Wei Xuekun, head for the credit business at ICBC also dismissed the rumours and said the debt-to-equity programme is going ahead as planned.

However, some bankers feel that there are still some chinks in the programme that need to be ironed out. There are doubts as to whether the swaps are conducted in a market-oriented way and in accordance with the regulations. Some others expressed concerns on the exit mechanism for banks.

Wei said that lenders can exit through initial public offerings, mergers and acquisitions, gradual stake reduction with agreed dividends, share buy-backs or through sale on a possible special public bourse.
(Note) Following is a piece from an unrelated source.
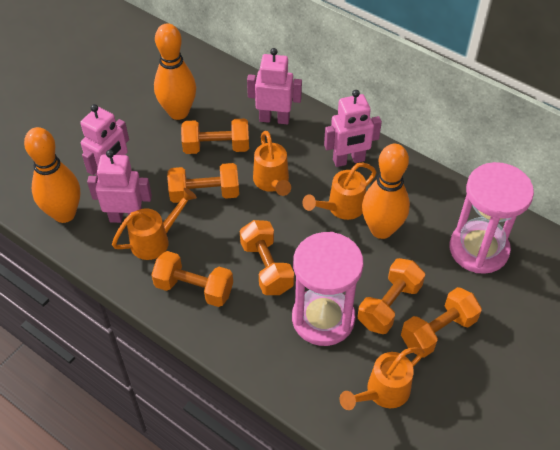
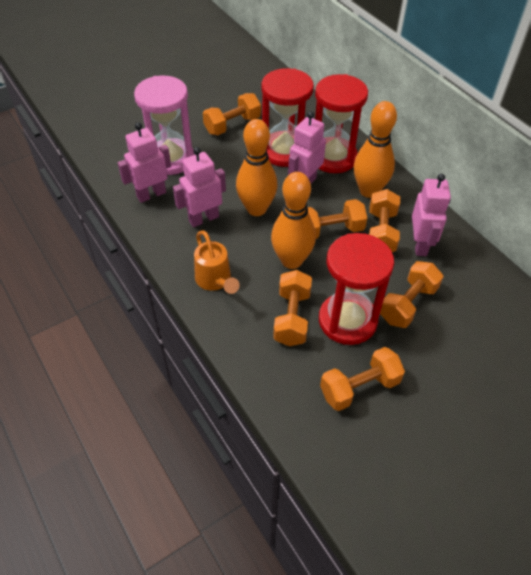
orange watering can: 4 -> 1
pink hourglass: 2 -> 1
red hourglass: 0 -> 3

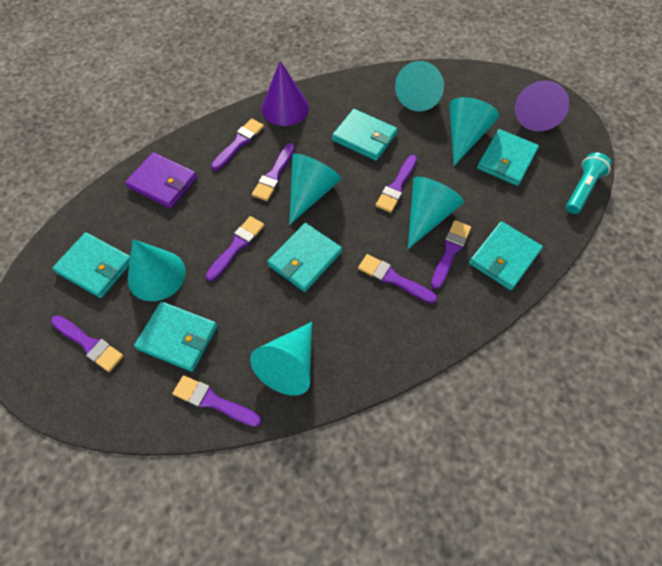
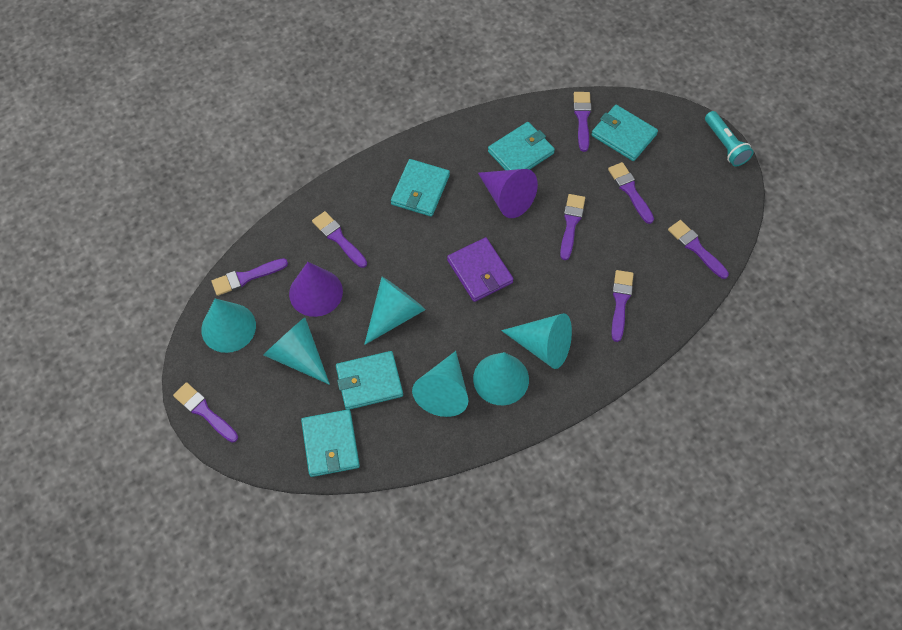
turquoise wallet: 6 -> 5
He said that the plans to set up an asset management company to handle swap deals has been approved by the board, and the detailed plan is under review by regulators. ICBC had in December 2016 announced plans to invested 12 billion yuan on a fully-owned AMC. Other major state lenders in the past months have also unveiled similar AMC plans, ranging from 10 to 12 billion yuan.

Meanwhile China Construction Bank on Thursday signed debt-for-equity pacts with three Henan-based coal and steel companies for a combined value of 35 billion yuan, three days after it signed deals with three energy companies in Shaanxi for a total 50 billion yuan.